Lequel Nicolas Saada vient de m’envoyer le test comparatif entre la version VCI de REIGN OF TERROR, ce chef d’œuvre d’Anthony Mann et celle que vient de sortir Columbia sous le titre THE BLACK BOOK :

THE BLACK BOOK versus REIGN OF TERROR

 

Who says this blog is afraid to answer the tough questions, to boldly tackle the really burning issues of the day ?

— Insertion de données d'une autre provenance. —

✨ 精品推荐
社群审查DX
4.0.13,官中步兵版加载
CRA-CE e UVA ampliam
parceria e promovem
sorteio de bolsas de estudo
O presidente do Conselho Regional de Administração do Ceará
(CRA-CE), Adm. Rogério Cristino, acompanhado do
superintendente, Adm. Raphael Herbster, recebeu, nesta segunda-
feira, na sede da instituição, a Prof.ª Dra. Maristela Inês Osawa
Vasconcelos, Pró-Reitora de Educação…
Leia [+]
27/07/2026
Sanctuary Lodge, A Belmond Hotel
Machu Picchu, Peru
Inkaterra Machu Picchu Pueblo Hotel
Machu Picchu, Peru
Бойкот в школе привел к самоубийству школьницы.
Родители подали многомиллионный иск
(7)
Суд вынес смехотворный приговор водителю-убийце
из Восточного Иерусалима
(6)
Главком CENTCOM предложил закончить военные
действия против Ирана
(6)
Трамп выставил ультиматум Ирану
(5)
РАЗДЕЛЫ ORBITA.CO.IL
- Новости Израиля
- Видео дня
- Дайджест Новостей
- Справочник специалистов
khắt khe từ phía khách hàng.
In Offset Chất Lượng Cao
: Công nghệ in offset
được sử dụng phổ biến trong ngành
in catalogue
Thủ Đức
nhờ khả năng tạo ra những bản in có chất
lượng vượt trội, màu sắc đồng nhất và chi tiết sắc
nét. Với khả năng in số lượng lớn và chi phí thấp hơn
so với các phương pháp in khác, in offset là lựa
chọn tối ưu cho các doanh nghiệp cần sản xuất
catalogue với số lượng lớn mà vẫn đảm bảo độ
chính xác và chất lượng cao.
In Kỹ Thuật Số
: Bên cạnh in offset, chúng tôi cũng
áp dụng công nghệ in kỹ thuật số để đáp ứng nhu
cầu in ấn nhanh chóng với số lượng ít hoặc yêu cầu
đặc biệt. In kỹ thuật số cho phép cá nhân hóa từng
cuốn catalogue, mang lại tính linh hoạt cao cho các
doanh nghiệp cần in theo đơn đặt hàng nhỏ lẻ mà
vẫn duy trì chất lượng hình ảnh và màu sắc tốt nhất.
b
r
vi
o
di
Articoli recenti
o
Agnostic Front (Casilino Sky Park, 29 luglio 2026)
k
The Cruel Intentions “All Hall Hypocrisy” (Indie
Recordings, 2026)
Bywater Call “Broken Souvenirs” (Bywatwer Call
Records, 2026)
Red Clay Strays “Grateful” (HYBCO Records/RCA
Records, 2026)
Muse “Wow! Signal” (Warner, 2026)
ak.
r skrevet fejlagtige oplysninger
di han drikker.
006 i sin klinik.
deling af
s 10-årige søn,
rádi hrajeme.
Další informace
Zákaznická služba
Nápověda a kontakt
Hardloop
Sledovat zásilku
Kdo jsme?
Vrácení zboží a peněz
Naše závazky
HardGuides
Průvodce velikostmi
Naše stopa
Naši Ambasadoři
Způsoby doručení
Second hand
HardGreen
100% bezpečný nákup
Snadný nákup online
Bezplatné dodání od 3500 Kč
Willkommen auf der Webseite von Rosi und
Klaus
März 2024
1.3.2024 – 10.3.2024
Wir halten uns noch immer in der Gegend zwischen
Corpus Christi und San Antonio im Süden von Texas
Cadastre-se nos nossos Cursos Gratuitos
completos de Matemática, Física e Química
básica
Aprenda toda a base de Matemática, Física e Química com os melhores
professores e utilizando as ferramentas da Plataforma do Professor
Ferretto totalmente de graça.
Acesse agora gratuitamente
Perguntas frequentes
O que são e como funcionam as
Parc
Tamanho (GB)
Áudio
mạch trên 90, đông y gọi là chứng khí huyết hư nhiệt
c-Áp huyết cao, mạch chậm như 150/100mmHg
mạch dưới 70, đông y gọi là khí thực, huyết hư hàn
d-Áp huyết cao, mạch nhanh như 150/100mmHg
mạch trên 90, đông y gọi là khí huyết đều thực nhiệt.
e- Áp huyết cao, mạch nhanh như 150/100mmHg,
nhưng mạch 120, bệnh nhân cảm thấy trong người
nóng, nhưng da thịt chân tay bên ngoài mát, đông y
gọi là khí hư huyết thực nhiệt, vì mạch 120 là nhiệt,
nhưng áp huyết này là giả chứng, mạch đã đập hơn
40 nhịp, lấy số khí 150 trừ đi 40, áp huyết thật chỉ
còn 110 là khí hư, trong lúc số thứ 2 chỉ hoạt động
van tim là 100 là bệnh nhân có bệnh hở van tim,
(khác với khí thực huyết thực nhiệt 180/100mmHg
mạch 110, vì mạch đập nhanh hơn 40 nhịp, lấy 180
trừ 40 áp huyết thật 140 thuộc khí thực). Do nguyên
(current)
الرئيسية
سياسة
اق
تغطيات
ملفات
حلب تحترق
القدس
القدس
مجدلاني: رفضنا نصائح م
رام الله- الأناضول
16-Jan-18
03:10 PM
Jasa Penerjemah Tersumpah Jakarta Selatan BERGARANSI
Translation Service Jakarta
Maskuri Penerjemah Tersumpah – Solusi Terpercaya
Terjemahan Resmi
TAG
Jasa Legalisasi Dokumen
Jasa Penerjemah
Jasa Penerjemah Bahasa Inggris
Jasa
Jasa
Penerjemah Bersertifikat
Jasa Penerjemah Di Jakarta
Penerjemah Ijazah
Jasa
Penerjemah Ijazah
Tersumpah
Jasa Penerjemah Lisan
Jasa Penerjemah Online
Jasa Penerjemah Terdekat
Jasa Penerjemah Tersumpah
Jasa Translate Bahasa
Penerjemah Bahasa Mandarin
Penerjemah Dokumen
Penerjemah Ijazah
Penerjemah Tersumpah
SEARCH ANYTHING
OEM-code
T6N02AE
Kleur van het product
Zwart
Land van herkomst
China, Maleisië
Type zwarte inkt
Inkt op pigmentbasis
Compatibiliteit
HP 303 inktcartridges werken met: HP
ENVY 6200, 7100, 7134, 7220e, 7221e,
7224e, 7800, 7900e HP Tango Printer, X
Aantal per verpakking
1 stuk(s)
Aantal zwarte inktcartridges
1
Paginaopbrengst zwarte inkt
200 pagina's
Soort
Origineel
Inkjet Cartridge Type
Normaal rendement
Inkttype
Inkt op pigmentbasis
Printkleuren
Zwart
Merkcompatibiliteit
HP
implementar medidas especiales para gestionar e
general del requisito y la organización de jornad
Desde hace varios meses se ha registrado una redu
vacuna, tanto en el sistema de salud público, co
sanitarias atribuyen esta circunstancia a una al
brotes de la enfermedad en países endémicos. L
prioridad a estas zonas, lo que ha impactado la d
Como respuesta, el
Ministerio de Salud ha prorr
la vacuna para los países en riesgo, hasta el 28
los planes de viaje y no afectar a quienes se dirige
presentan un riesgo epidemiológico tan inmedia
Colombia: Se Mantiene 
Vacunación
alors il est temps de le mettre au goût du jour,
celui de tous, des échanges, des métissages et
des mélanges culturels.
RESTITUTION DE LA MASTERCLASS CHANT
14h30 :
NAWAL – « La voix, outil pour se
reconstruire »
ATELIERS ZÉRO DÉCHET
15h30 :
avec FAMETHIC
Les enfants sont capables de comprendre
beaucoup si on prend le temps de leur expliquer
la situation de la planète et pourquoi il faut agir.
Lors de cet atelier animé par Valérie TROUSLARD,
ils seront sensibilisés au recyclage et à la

To wit : Given that VCI Entertainment issued a not-all-that bad DVD version of Anthony Mann’s delightful French Revolution pop-noir 1948 Reign of Terror AKA The Black Book, is the new version of the Mann film recently released by the burn-on-demand Sony subsidiary Columbia Classics worth a look, let alone an investment of 20 bucks or thereabouts?

Well, we’ve delved into the question and the answer is, HELL YEAH.

The relative enthusiasm with which the VCI release was met with back in 2008 was of course relative to the fact that prior video iterations of the film looked like sock puppet theater, on account of their being quasi-bootlegs of the title which had fallen into the slough of despond known as public domain. The VCI version was made from undeniably soft materials, but transferred with care. If the magnificent chiaroscuros concocted by Mann and his most crucial collaborator, cinematographer John Alton, were clearly not all that they could be, well, they were enough to extrapolate from. Given the state of affairs concerning the film’s provenance and such, DVD Beaver reviewers Gregory Meshman and Gary W. Tooze said of the release, « This may be as good as it gets. »

This was of course before the burn-on-demand DVD marketing scheme got going. My suspicion is that some cinephile at Sony knew that the studio had some very superior materials in the vault, and that the only way to get them released would be through just such a corporate sidebar as was pioneered by the Warner Archive. Alas, Jeanine Basinger’s otherwise quite thorough Mann biography doesn’t go into how Reign of Terror got its name changed to The Black Book, but I suspect it was retitled after the independent low-budget production was picked up for distribution by Columbia.